In this I will talk about Java batch implementations in two different frameworks: Spring Batch and Akka. I looked at both frameworks for a simple ETL program. I ran each of these with a commit size of 1 and of 10. I was curious what types of improvements would be seen for each batch job and how the increased processing time would affect completion time. Additionally I am going to look at each of these frameworks for concurrency.
Spring Batch
It is part of the Spring framework family. It is a heavily structured framework the breaks down the batch job into what it calls readers, processors and writers. The reader reads from a source, the processor transforms the data and writer outputs the transformed data to a source. By default it executes synchronously but is configurable for thread pools and forking threads asynchronously. The goal of spring batch is to batch your write operations together. By doing this the most of expensive operation (the write) will only be completed once for each commit size.
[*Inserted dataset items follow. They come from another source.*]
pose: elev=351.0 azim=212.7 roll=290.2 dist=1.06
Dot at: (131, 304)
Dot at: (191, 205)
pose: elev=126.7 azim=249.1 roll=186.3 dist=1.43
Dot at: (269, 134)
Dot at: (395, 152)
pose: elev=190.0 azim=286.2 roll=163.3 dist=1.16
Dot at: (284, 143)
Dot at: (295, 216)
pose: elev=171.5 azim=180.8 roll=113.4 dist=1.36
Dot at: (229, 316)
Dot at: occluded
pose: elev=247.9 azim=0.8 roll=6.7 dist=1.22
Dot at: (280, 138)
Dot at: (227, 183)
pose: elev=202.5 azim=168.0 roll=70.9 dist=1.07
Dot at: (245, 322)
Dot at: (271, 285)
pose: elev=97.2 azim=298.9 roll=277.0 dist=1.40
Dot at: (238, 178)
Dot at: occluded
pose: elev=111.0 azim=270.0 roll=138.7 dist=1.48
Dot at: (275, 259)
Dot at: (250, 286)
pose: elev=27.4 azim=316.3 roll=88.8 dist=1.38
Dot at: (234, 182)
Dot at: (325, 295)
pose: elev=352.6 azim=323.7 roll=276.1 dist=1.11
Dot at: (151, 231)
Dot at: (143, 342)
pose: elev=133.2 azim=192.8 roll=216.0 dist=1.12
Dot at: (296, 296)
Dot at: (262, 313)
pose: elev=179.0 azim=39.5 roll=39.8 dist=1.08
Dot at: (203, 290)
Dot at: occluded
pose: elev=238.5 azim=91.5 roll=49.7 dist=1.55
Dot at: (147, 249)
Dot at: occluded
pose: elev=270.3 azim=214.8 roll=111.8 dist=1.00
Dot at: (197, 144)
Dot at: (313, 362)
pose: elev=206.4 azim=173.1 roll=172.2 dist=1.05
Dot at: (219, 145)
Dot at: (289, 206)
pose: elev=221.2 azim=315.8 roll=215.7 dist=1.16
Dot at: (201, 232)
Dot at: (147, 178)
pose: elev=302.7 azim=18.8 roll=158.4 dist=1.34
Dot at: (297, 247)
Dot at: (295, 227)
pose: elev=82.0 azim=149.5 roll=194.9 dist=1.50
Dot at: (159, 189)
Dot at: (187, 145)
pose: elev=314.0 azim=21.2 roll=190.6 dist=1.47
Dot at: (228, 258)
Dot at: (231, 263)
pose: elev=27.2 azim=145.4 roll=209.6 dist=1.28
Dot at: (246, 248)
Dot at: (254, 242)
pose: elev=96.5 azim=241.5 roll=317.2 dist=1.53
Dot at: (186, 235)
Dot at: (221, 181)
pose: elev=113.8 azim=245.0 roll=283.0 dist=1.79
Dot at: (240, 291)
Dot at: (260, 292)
This is referred to as chunk processing.
Akka
It is an actor based framework designed for concurrency. In Akka you create a system and actors. After starting the system you then send immutable data to actors. Each actor by default contains a mailbox which is a queue. The actor reads off the queue and processes the message. The actor system is designed to be non blocking and asynchronous. So if an actor is running and a new actor is launched there is no guarantee that it is on the same thread. The Actor system manages the number of threads.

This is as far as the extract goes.